**INFORMATION**
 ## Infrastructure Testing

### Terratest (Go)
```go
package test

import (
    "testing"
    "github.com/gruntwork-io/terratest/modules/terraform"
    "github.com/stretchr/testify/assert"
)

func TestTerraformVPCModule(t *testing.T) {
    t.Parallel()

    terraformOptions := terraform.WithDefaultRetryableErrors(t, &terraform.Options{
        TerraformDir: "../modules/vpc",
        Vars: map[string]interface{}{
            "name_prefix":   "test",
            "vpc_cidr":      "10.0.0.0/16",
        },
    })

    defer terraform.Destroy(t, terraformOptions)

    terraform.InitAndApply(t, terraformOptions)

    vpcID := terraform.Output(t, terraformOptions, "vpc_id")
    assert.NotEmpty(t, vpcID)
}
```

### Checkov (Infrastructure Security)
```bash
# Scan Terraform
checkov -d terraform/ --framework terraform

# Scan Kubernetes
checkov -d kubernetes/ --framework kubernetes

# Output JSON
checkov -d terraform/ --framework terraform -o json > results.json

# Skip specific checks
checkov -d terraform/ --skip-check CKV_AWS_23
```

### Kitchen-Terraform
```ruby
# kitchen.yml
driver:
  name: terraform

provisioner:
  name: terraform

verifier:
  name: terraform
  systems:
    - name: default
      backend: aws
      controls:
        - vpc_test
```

**ASSIGNMENT**
In the material above, please find every line that includes the word "modules" and copy it.

**TASK OUTPUT**
    "github.com/gruntwork-io/terratest/modules/terraform"
        TerraformDir: "../modules/vpc",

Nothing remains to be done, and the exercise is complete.